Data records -
* * *
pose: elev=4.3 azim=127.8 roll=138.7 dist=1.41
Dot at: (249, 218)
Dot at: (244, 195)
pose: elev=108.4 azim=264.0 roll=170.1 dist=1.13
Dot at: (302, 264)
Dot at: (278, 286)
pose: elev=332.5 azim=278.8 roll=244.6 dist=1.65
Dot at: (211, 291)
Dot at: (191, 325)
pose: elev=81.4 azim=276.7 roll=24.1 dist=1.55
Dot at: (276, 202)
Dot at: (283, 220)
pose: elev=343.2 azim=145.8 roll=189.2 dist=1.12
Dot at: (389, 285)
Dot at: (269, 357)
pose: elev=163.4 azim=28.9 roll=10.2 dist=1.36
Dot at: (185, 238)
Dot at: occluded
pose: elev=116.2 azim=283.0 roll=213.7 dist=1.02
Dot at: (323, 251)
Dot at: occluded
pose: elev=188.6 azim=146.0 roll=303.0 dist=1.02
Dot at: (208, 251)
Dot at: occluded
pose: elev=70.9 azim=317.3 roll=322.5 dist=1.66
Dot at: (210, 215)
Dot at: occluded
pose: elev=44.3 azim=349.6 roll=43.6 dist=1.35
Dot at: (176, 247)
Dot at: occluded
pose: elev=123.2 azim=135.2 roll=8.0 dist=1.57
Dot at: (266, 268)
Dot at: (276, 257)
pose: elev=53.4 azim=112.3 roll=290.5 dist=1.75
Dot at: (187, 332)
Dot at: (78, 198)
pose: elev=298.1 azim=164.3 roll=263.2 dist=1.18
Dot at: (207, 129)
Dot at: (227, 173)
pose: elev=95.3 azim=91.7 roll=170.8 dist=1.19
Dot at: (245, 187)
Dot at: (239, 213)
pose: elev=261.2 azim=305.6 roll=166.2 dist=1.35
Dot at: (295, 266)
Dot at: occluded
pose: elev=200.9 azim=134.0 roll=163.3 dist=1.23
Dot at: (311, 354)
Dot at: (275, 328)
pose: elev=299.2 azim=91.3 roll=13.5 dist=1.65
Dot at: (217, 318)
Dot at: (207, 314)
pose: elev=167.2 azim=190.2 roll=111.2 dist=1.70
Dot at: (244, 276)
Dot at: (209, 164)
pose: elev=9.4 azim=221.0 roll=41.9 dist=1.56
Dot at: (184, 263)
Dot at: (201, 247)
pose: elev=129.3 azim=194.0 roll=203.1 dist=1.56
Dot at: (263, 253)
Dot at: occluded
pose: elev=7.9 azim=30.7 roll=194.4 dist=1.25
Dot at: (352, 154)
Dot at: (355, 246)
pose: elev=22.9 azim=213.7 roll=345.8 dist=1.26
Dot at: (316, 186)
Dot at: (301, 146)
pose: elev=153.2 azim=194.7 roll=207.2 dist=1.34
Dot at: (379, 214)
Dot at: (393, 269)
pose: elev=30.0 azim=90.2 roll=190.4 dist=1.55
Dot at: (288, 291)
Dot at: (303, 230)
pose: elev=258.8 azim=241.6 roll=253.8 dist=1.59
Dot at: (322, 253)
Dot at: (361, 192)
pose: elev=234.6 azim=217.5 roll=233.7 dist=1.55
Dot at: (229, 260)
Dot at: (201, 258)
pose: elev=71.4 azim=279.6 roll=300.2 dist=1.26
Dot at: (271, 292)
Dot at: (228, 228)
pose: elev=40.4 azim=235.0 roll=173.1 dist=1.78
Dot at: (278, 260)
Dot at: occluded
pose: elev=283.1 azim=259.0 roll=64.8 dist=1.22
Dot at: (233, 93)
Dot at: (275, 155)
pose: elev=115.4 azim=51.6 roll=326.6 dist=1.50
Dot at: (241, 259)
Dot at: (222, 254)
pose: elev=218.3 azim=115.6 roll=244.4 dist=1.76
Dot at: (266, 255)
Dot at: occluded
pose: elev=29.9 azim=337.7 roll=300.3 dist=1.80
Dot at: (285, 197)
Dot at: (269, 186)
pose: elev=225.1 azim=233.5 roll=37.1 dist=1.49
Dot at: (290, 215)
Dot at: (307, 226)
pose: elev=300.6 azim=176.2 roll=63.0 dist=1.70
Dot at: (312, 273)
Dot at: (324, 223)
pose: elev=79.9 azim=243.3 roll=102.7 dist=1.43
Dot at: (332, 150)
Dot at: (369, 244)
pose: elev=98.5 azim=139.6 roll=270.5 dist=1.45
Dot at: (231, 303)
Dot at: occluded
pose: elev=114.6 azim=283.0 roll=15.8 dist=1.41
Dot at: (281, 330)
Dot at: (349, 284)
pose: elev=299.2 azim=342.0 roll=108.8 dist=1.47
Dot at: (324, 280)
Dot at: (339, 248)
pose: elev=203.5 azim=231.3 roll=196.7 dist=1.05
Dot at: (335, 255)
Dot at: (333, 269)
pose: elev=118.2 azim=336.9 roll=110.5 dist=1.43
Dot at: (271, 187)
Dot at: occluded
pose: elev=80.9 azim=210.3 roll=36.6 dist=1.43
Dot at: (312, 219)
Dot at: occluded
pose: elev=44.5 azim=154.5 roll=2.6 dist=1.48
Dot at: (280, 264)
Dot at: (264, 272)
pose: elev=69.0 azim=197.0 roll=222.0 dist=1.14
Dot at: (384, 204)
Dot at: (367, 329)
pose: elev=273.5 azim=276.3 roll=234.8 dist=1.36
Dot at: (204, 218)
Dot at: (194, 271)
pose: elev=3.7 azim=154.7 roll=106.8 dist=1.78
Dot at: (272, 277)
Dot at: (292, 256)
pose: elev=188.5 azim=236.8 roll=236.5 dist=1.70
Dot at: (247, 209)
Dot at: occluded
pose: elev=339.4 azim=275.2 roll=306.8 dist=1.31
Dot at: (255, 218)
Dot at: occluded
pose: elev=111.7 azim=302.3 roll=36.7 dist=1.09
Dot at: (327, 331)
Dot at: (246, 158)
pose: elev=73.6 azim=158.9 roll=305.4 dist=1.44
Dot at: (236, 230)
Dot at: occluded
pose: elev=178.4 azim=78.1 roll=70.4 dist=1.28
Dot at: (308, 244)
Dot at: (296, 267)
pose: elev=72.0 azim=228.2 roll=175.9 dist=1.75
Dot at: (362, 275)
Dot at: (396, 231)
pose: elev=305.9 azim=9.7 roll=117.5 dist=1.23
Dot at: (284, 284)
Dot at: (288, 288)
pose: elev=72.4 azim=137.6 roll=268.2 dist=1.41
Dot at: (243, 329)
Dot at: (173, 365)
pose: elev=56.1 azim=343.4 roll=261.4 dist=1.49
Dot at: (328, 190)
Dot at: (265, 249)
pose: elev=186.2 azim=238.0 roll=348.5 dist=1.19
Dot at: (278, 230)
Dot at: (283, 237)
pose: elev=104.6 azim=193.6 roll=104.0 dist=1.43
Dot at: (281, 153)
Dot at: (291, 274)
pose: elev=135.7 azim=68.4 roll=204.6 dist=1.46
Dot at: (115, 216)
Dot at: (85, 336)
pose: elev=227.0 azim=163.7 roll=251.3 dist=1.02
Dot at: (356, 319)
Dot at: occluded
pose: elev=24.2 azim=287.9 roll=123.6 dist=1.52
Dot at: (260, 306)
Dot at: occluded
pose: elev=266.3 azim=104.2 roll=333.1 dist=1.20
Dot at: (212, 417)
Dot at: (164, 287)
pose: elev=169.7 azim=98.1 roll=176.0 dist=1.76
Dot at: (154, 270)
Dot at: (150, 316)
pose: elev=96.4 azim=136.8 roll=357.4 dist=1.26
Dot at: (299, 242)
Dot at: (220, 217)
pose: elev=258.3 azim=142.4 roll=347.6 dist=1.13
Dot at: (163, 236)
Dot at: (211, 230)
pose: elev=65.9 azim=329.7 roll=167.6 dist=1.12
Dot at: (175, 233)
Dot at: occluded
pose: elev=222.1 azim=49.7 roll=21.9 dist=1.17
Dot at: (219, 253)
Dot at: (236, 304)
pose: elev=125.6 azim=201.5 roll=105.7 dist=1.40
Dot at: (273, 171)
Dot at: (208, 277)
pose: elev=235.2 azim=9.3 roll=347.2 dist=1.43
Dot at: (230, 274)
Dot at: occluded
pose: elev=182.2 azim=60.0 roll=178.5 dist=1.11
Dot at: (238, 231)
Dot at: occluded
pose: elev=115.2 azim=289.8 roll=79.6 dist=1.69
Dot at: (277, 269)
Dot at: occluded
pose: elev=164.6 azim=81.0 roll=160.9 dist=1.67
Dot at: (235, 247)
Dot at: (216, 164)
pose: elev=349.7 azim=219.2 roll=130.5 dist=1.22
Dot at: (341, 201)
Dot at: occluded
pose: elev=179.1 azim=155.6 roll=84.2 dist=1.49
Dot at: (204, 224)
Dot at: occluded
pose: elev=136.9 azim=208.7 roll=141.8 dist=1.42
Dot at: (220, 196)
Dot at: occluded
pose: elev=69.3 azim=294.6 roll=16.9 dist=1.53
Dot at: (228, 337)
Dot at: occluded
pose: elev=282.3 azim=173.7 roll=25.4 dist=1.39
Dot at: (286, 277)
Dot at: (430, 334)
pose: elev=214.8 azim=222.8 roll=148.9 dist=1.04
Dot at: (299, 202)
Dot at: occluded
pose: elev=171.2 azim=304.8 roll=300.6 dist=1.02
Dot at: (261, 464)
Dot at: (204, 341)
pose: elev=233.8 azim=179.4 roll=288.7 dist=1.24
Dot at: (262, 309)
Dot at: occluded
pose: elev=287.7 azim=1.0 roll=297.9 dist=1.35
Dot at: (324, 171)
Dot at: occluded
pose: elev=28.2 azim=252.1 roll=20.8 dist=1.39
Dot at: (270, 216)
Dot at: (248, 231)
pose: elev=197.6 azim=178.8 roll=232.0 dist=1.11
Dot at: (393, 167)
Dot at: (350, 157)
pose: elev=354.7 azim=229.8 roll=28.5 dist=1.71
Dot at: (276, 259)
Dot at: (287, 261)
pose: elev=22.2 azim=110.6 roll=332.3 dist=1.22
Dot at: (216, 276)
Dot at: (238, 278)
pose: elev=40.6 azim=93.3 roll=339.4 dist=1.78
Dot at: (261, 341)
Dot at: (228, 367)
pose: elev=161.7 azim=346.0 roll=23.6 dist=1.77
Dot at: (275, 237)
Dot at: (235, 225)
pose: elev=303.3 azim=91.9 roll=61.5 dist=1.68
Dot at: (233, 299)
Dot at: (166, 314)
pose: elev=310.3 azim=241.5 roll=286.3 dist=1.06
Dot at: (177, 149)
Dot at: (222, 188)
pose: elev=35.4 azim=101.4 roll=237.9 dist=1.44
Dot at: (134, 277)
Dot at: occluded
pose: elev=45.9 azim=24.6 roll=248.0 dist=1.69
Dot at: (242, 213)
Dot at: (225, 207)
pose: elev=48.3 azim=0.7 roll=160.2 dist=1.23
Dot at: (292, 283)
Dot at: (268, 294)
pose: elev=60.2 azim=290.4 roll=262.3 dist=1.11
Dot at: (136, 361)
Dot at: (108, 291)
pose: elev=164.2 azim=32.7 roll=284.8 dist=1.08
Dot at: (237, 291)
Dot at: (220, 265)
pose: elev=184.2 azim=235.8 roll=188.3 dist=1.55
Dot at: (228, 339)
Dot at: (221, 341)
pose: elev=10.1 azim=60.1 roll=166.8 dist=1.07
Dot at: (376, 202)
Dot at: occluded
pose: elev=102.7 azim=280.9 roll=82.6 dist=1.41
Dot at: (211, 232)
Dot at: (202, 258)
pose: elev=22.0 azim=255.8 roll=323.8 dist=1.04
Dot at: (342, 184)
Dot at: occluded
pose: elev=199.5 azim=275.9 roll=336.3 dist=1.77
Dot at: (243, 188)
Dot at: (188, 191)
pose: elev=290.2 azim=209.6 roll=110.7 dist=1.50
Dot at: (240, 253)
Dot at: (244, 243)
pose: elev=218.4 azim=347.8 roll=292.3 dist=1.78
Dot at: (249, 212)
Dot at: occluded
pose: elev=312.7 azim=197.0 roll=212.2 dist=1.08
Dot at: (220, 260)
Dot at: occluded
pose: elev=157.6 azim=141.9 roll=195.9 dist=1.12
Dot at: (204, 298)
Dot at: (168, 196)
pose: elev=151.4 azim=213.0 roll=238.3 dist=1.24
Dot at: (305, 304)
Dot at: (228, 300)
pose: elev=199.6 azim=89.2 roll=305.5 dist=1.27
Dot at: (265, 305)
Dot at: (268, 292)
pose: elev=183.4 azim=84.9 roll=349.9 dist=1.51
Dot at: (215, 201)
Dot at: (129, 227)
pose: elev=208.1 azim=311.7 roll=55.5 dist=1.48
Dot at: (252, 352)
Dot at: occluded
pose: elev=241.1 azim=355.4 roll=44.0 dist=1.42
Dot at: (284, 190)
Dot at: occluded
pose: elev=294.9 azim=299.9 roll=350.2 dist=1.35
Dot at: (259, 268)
* * *
Given exercise -
Can you rename "pose" to "camera" in the entries starting at the line that has "pose: elev=241.1 azim=355.4" and running through the end of the entries, changing nothing else and giving back only those lines?

Worked answer -
camera: elev=241.1 azim=355.4 roll=44.0 dist=1.42
Dot at: (284, 190)
Dot at: occluded
camera: elev=294.9 azim=299.9 roll=350.2 dist=1.35
Dot at: (259, 268)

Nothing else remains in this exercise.